MASM32 SDK Description, downloads and other helpful links
MASM32.com New Forum Link
masmforum WebSite

Optimization source sites

Started by zemtex, June 11, 2011, 11:01:40 PM

Previous topic - Next topic

zemtex

I am looking for optimization data. I already have intel and amd's optimization manuals, I am also aware of optimization tips by Mark Larson. Do anyone know of very good sources for optimization, preferably extensive documentation about parallelism.

Thanks to anyone who can provide strong sources.
I have been puzzling with lego bricks all my life. I know how to do this. When Peter, at age 6 is competing with me, I find it extremely neccessary to show him that I can puzzle bricks better than him, because he is so damn talented that all that is called rational has gone haywire.

dedndave

Agner Fog   :U

http://www.agner.org/optimize/

zemtex

Wonderful.

Do you have more sources for µops, IFETCH and the different decoding pipes I would like some sources on that. I have some here and it is very good, I would like some sources that goes into details on this. Preferably on the sandy bridge architecture.
I have been puzzling with lego bricks all my life. I know how to do this. When Peter, at age 6 is competing with me, I find it extremely neccessary to show him that I can puzzle bricks better than him, because he is so damn talented that all that is called rational has gone haywire.

hutch--

zemtex,

Some of this stuff you will only quantify it well by writing some test piece benchmarks and looking at the timings. The later Core2 and i3/5/7 series cores are generally easier to optimise for than the earlier PIV series and if parallelism means multicore operations you will need to take special notice of the OS level task switching and core operation duration. Very short thread operations per core are expensive in terms of task switching where longer duration threads start to give you some good parallel performance. Also take note of the number of cores you have to work with as starting many more threads than cores increases your tasik switching overhead.
Download site for MASM32      New MASM Forum
https://masm32.com          https://masm32.com/board/index.php

zemtex

In my own experience if you code games you should probably use fewer threads (with HTT you can run two threads per physical core and one thread per logical core), in games you don't use alot of i/o operations. I/O operations is a primary source why threads are slowed down, typically in such a program more threads can produce faster execution, the non-i/o threads will not halt, while the i/o threads will. Games usually don't use much i/o operations so they benefit fewer threads while general windows applications probably and in many cases run better with tens of threads.
I have been puzzling with lego bricks all my life. I know how to do this. When Peter, at age 6 is competing with me, I find it extremely neccessary to show him that I can puzzle bricks better than him, because he is so damn talented that all that is called rational has gone haywire.

clive

Well it clearly depends. Windows itself has a lot of threads/processes running. The bottle necks come if your/their threads are all interdependent on each other. Or chew up time looking for Sun/Adobe updates, etc. If an operation lends itself to independent parallel execution use multiple threads. If you've just got a serialized sequence there is less point, unless you can pipeline things, where a thread goes and prefetches the next batch of data, while a second/third digest or process it. I'd use a chain-gang, bucket-brigade, type description for that, and is analogous to the way the hardware appears to be clocking at stupendous rates. ie throughput appears to be 1 cycle, but has significant real latency.

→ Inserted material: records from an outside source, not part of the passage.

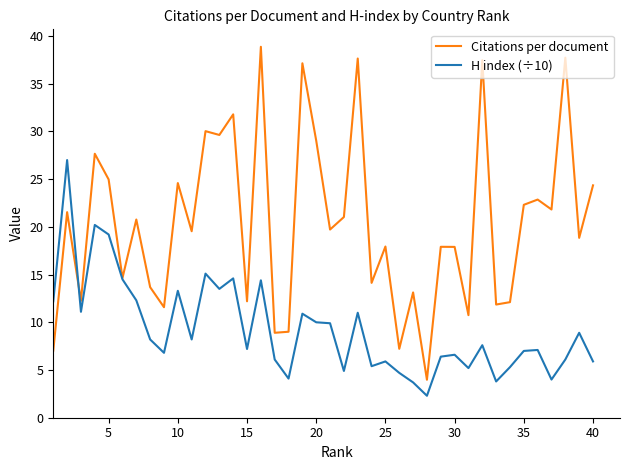

Rank the series by their average value, from lowest to highest.

H index (÷10), Citations per document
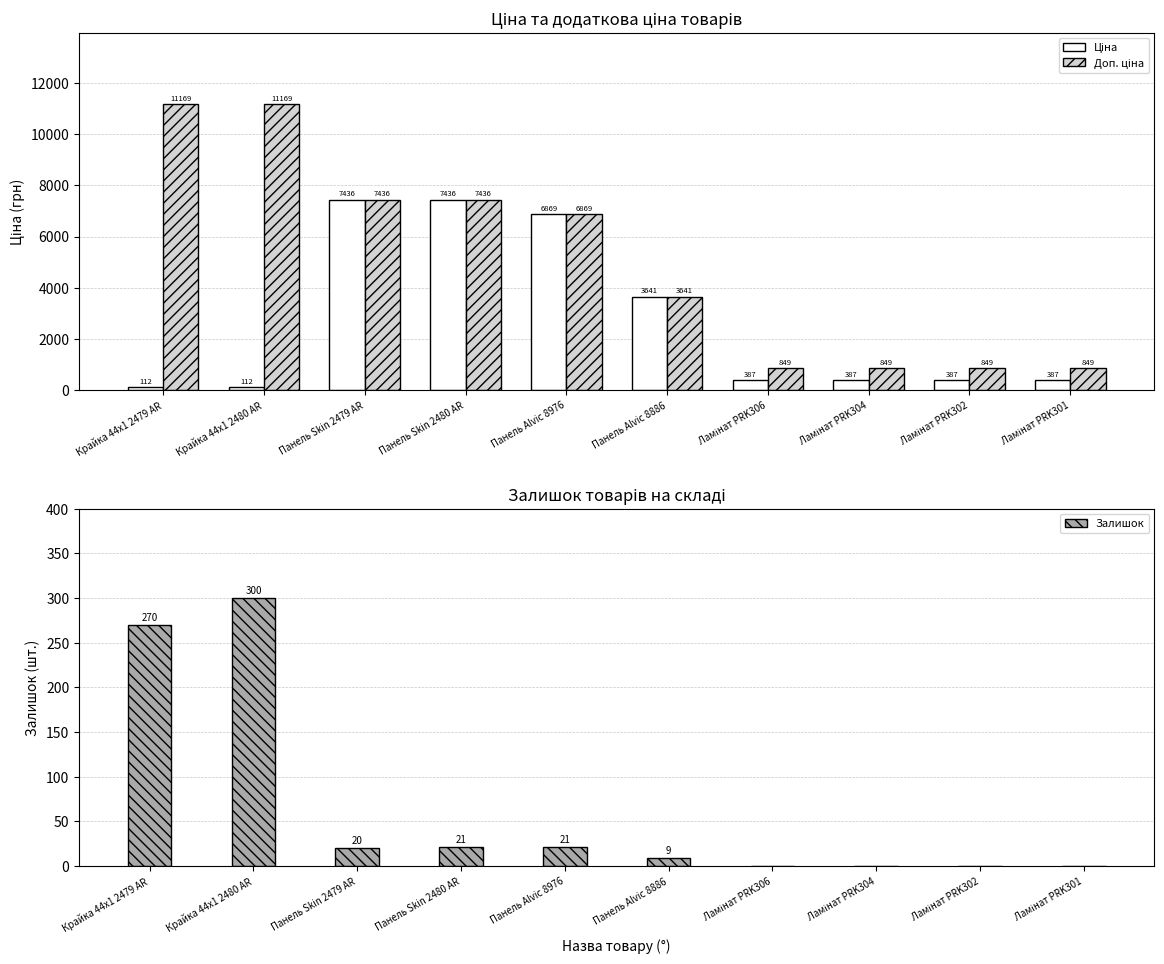

What is the sum of all Ціна values?

27153.4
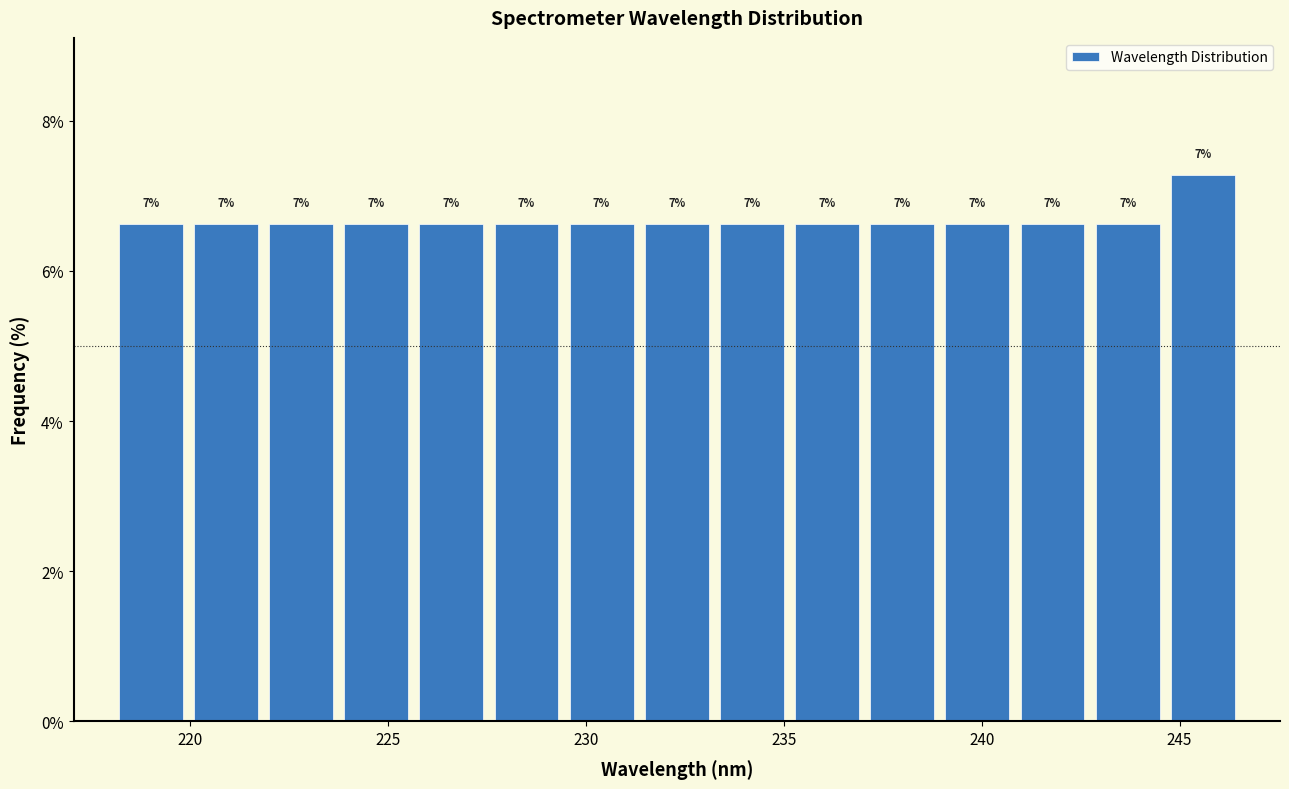

Around what value on the x-axis is the tallest bar? Give the approximate position of its centre, as read against the axis.

245.5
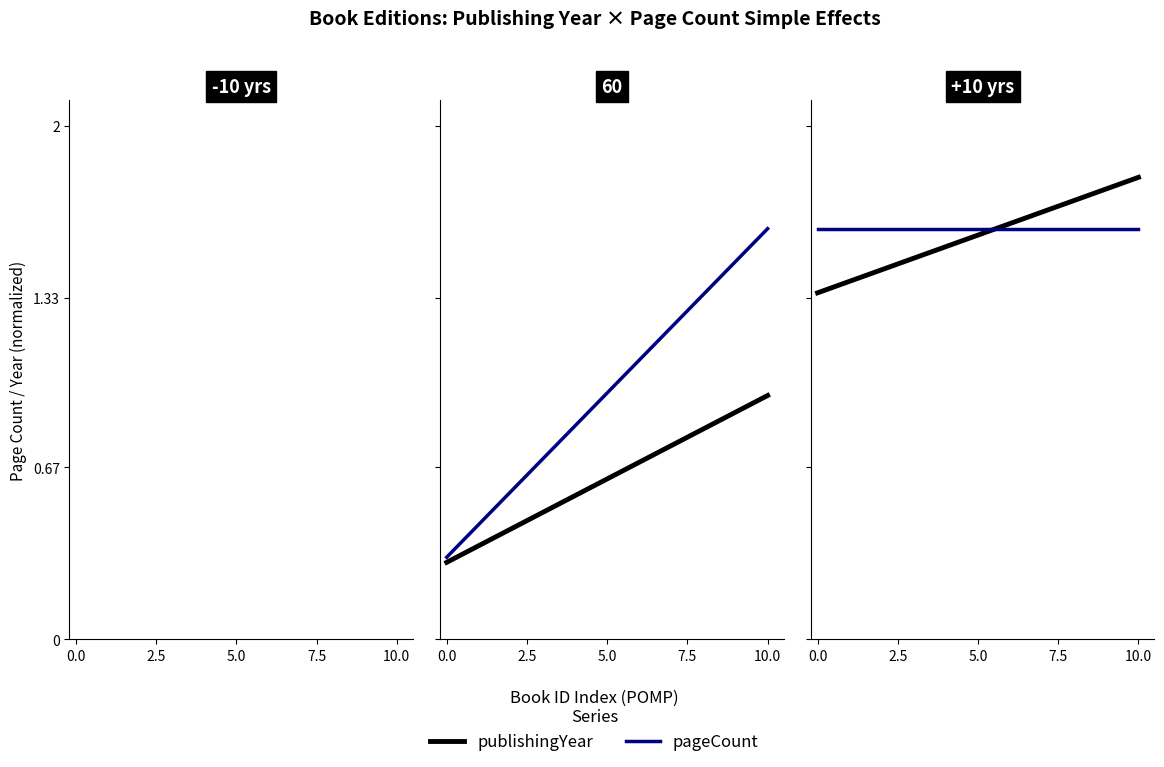

How many lines are shown in the chart?

2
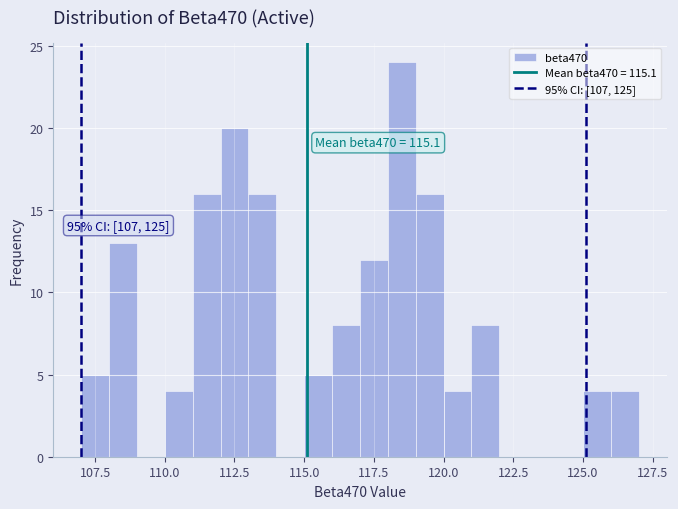

Read against the x-axis, roughly where is the centre of the tallest bar?

118.5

Intel used to publish books, white papers, and have developer conferences which generated the type of material you are looking for. It's been a while since I've been heavily interested in what Intel/Microsoft are up to, but I suspect a quick google on topics like SIMD and encryption optimization might bring some things up.

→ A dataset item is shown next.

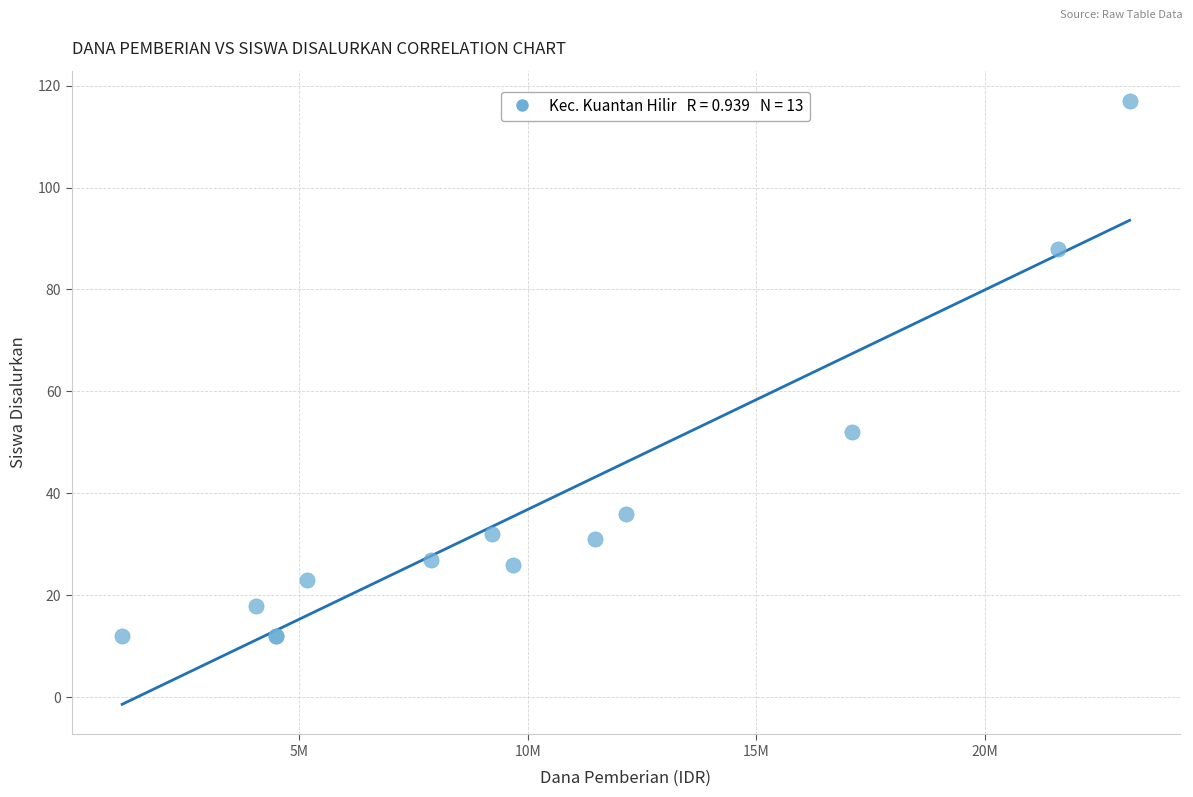

What Y value in the scatter plot is closest to 64?

52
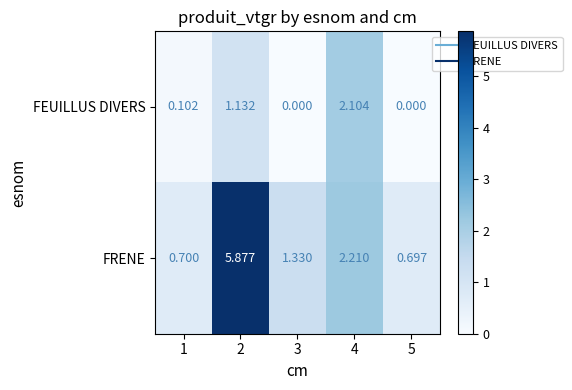

Which series has the largest total across all categories?

FRENE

Intel also used to add a lot of parallization(sic) technology into their C and Fortran compilers, recognizing math/array constructs that would map effectively into the MMX/SSE SIMD models.

http://www.intel.com/idf/
It could be a random act of randomness. Those happen a lot as well.

zemtex

That is excellent clive I will look into the developer pages, there is probably a ton of information to consume there. I'm not developing anything, I am merely feeding my curios mind when I have nothing better to do.  :lol
I have been puzzling with lego bricks all my life. I know how to do this. When Peter, at age 6 is competing with me, I find it extremely neccessary to show him that I can puzzle bricks better than him, because he is so damn talented that all that is called rational has gone haywire.